### [Action item a]
Please rewrite the climate article starting at "Tess McClure in Christchurch @tessairini" and ending at "the next decade.", putting "electric vehicles" in place of "electric cars".

### [Given text]
>>>>>

Climate ambition meet Modern Monetary Theory – a slap for every remaining productive sector of the New Zealand economy.

Ardern says climate crisis is ‘life or death’ as New Zealand landmark report calls for sweeping changes

Climate Commission recommends shift to electric cars, large-scale agricultural reform and an end to reliance on gas in homes

Tess McClure in Christchurch @tessairini
Wed 9 Jun 2021 12.09 AEST

New Zealand has been handed a new vision for dramatic reduction of its greenhouse gas emissions – including reduced animal numbers on farms, no new household gas connections by 2025, and a dramatic shift to electric cars in the next decade.

<<<<<

### [Action item b]
Reproduce word for word the lines of the records starting at the line that contains "Информация о продаже" and ending at the line that contains "Оформление и выд".

### [Available data]
>>>>>

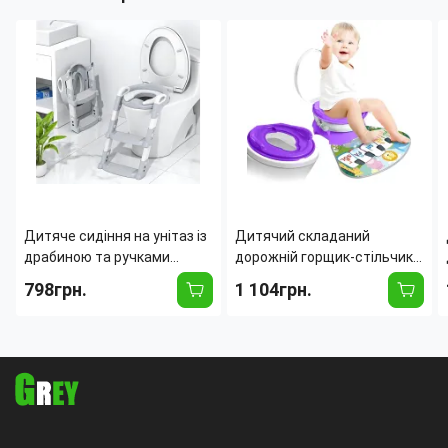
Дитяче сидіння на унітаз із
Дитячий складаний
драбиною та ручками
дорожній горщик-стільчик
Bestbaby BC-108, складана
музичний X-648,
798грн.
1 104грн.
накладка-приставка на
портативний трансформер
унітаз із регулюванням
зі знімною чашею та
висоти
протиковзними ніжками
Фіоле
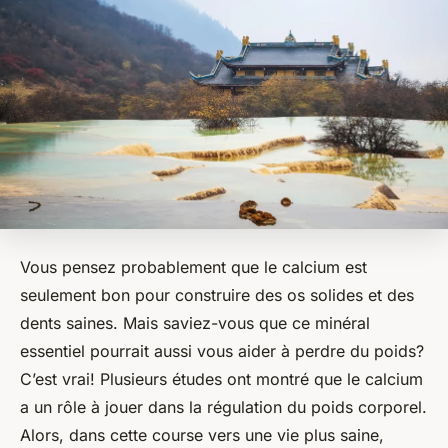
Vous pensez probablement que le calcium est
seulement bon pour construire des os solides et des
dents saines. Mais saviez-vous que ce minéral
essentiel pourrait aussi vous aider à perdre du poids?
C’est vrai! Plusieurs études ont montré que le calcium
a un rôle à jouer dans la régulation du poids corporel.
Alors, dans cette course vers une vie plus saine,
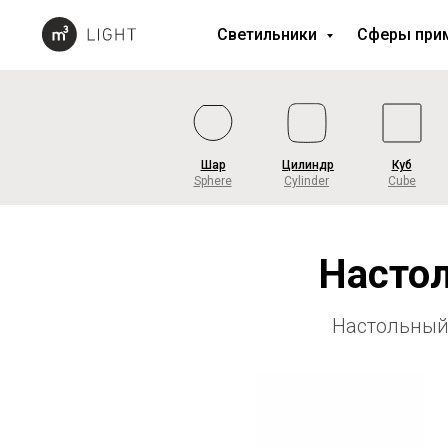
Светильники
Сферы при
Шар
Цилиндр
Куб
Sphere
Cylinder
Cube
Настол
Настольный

<<<<<
>>>>>

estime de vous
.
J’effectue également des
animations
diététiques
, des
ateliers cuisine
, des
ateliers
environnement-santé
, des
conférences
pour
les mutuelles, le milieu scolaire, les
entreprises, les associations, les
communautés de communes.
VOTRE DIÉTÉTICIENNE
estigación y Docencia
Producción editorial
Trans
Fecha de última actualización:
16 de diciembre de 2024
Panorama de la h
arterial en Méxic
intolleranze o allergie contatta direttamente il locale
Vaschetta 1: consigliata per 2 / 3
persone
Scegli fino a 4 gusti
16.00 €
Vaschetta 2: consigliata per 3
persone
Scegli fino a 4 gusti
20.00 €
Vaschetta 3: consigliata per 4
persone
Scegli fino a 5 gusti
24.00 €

<<<<<
>>>>>

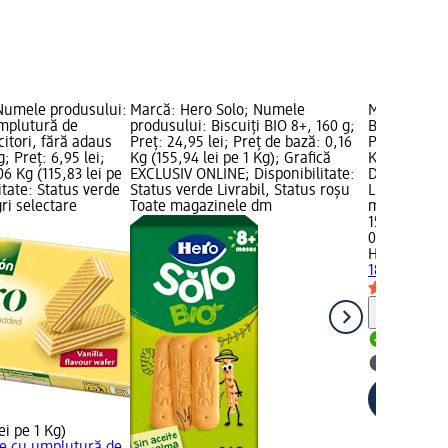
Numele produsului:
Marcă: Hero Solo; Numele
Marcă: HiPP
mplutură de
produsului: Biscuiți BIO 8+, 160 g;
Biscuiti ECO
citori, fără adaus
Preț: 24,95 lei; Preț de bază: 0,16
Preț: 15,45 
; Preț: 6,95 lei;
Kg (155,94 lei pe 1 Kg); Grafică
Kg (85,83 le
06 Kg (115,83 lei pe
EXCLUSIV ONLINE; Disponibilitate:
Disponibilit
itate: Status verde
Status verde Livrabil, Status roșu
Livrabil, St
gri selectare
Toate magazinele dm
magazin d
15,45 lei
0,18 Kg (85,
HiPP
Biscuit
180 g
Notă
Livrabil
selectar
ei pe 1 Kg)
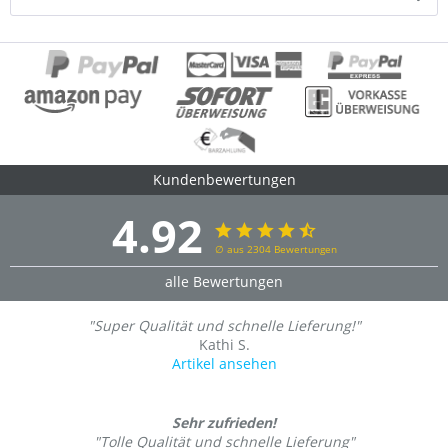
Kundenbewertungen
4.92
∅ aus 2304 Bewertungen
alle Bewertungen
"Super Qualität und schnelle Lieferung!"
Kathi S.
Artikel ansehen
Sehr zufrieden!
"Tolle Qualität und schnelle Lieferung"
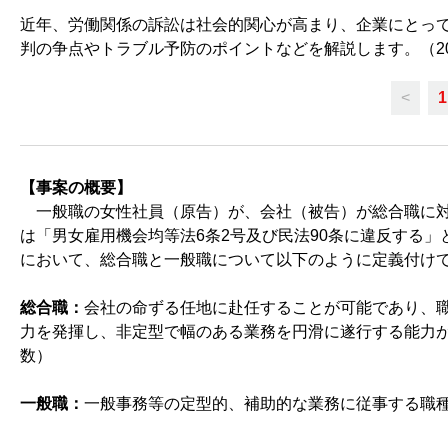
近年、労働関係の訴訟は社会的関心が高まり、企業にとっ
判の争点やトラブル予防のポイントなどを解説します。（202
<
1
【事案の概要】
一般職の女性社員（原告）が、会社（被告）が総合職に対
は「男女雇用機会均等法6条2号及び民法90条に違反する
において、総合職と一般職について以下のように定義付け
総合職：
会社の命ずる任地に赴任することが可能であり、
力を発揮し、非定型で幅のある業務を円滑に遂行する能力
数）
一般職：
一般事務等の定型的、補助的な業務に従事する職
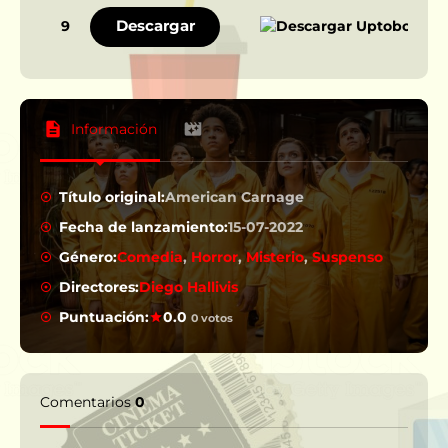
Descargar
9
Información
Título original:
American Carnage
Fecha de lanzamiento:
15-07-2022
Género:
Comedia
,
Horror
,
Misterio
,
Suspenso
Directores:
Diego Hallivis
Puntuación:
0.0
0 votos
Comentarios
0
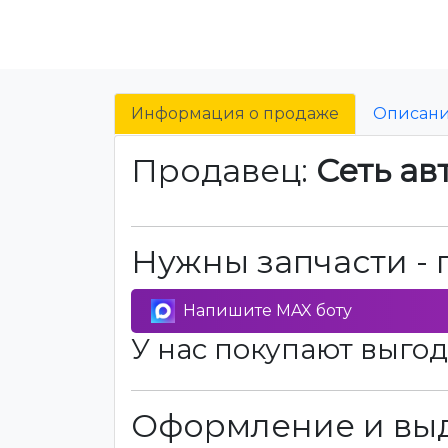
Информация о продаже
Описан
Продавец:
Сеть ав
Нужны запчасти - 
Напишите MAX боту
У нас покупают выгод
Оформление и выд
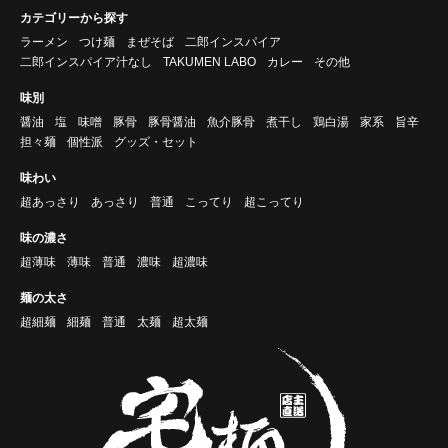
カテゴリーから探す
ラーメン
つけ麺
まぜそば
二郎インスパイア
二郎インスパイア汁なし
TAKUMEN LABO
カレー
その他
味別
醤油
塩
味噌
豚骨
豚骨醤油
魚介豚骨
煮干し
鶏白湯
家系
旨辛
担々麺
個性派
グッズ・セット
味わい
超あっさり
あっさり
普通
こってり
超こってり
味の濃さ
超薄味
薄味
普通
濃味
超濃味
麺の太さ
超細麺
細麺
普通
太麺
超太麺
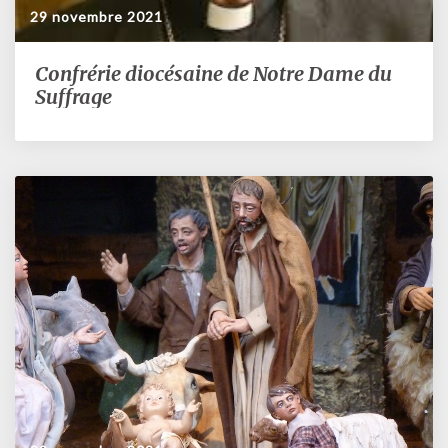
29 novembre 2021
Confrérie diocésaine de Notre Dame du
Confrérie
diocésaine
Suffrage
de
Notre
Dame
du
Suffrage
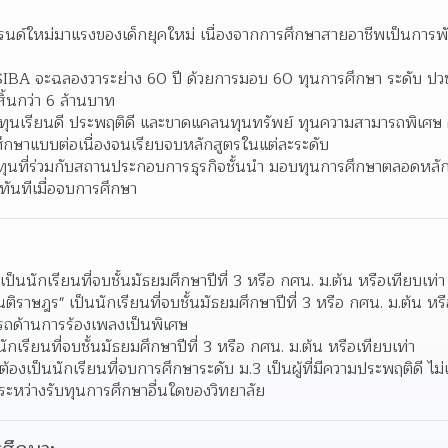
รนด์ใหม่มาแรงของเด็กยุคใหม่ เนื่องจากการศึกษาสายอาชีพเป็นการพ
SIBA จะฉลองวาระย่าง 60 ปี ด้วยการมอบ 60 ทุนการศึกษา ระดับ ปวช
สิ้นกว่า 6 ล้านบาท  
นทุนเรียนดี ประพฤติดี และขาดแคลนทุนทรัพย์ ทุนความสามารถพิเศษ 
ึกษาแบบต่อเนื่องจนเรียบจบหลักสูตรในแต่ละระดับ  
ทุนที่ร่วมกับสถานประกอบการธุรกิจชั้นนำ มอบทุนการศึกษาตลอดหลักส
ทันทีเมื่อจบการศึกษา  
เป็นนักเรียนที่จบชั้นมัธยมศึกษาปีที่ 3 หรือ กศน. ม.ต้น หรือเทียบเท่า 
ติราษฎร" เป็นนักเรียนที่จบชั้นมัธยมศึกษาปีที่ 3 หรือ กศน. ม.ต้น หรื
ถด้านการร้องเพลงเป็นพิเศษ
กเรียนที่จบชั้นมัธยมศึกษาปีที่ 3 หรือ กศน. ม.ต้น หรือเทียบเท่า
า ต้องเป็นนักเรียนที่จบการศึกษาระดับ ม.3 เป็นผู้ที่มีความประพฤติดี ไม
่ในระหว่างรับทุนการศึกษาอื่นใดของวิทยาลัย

<<<<<

### [Problem solution a]
Tess McClure in Christchurch @tessairini
Wed 9 Jun 2021 12.09 AEST

New Zealand has been handed a new vision for dramatic reduction of its greenhouse gas emissions – including reduced animal numbers on farms, no new household gas connections by 2025, and a dramatic shift to electric vehicles in the next decade.

### [Problem solution b]
Информация о продаже
Описан
Продавец:
Сеть ав
Нужны запчасти - 
Напишите MAX боту
У нас покупают выгод
Оформление и выд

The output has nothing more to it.